Subject: Re: On why debugging OpenSSH can be so hard
Date: Mon, 7 Jul 2008 14:54:13 -0700
On Jul 7, 2008, at 2:18 PM, Maurice Volaski wrote:

Salut, Maurice Volaski,

On Mon, 7 Jul 2008 11:53:17 -0400, Maurice Volaski wrote:
Again, I think you're confusing security with a lazy programming
practice. We're talking open source here. The perfect oracle is
already there, just not in plain English.

I'm not talking about exposing information about the source code, which
is good, but disclosing information about the key material, which is
not nearly as desirable. Please keep that in mind when you re-read my
prior mails as you don't seem to have understood it.



Who said the key needs to be exposed to the client's debug log or even the server's? Are you trying to say that fixing this real example of lazy programming, https://bugzilla.mindrot.org/show_bug.cgi?id=1388 , is somehow going to expose the key?

No. He's saying that it leaks information that doesn't need to be leaked.


For comparison, long long ago, there used to be different error messages when authentication failed. It would helpfully tell you that your password was wrong, or that you'd supplied the wrong username. Great for debugging, right?
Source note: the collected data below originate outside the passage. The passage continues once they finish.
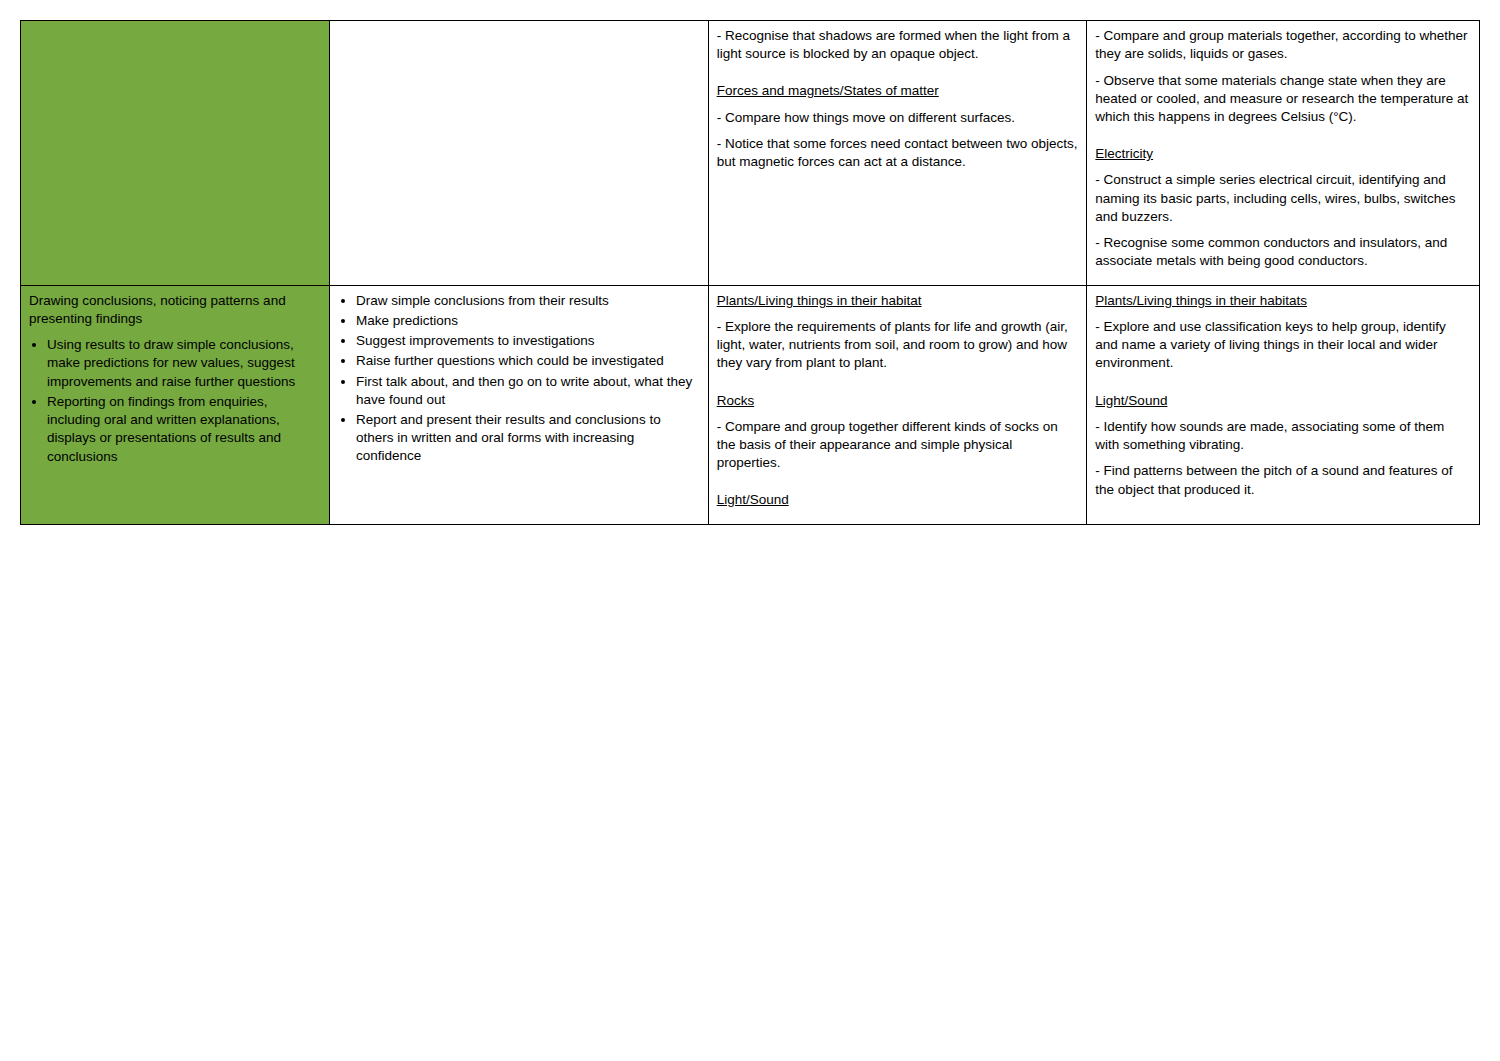| | | - Recognise that shadows are formed when the light from a light source is blocked by an opaque object. Forces and magnets/States of matter - Compare how things move on different surfaces. - Notice that some forces need contact between two objects, but magnetic forces can act at a distance. | - Compare and group materials together, according to whether they are solids, liquids or gases. - Observe that some materials change state when they are heated or cooled, and measure or research the temperature at which this happens in degrees Celsius (°C). Electricity - Construct a simple series electrical circuit, identifying and naming its basic parts, including cells, wires, bulbs, switches and buzzers. - Recognise some common conductors and insulators, and associate metals with being good conductors. |
| Drawing conclusions, noticing patterns and presenting findings Using results to draw simple conclusions, make predictions for new values, suggest improvements and raise further questions Reporting on findings from enquiries, including oral and written explanations, displays or presentations of results and conclusions | Draw simple conclusions from their results Make predictions Suggest improvements to investigations Raise further questions which could be investigated First talk about, and then go on to write about, what they have found out Report and present their results and conclusions to others in written and oral forms with increasing confidence | Plants/Living things in their habitat - Explore the requirements of plants for life and growth (air, light, water, nutrients from soil, and room to grow) and how they vary from plant to plant. Rocks - Compare and group together different kinds of socks on the basis of their appearance and simple physical properties. Light/Sound | Plants/Living things in their habitats - Explore and use classification keys to help group, identify and name a variety of living things in their local and wider environment. Light/Sound - Identify how sounds are made, associating some of them with something vibrating. - Find patterns between the pitch of a sound and features of the object that produced it. |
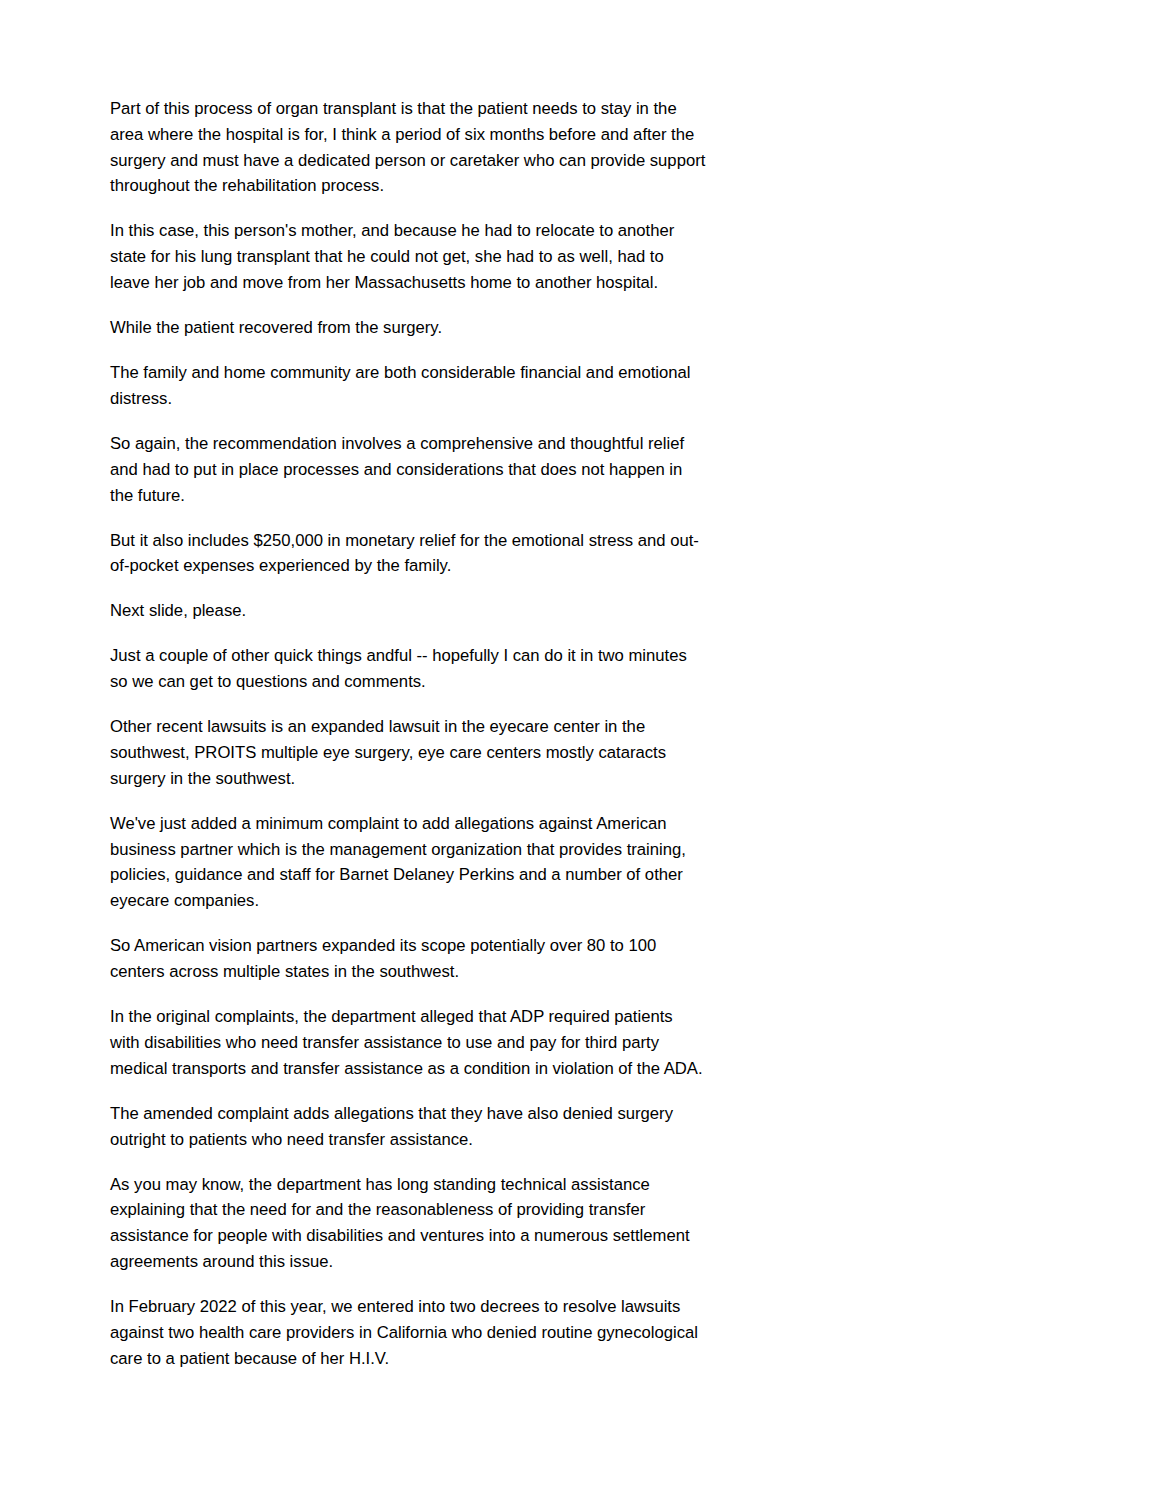Part of this process of organ transplant is that the patient needs to stay in the area where the hospital is for, I think a period of six months before and after the surgery and must have a dedicated person or caretaker who can provide support throughout the rehabilitation process.
In this case, this person's mother, and because he had to relocate to another state for his lung transplant that he could not get, she had to as well, had to leave her job and move from her Massachusetts home to another hospital.
While the patient recovered from the surgery.
The family and home community are both considerable financial and emotional distress.
So again, the recommendation involves a comprehensive and thoughtful relief and had to put in place processes and considerations that does not happen in the future.
But it also includes $250,000 in monetary relief for the emotional stress and out-of-pocket expenses experienced by the family.
Next slide, please.
Just a couple of other quick things andful -- hopefully I can do it in two minutes so we can get to questions and comments.
Other recent lawsuits is an expanded lawsuit in the eyecare center in the southwest, PROITS multiple eye surgery, eye care centers mostly cataracts surgery in the southwest.
We've just added a minimum complaint to add allegations against American business partner which is the management organization that provides training, policies, guidance and staff for Barnet Delaney Perkins and a number of other eyecare companies.
So American vision partners expanded its scope potentially over 80 to 100 centers across multiple states in the southwest.
In the original complaints, the department alleged that ADP required patients with disabilities who need transfer assistance to use and pay for third party medical transports and transfer assistance as a condition in violation of the ADA.
The amended complaint adds allegations that they have also denied surgery outright to patients who need transfer assistance.
As you may know, the department has long standing technical assistance explaining that the need for and the reasonableness of providing transfer assistance for people with disabilities and ventures into a numerous settlement agreements around this issue.
In February 2022 of this year, we entered into two decrees to resolve lawsuits against two health care providers in California who denied routine gynecological care to a patient because of her H.I.V.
Well yeah ... and it was great for enumerating the users on the box, making further attacks much simpler.

The bottom line is, don't expose data, even if it's something as innocuous as "the key file doesn't exist," unless you have to.

Maybe you don't think it's a big deal, and maybe today it's not. How would you feel if tomorrow a vulnerability was discovered that affected openssh servers when the user's key wasn't found? You still want to tell the world which of your users have misplaced key files?

Please. Accept that this is a point that's been debated to death many times and people who really understand security much better than either you or I have weighed all the pros and cons.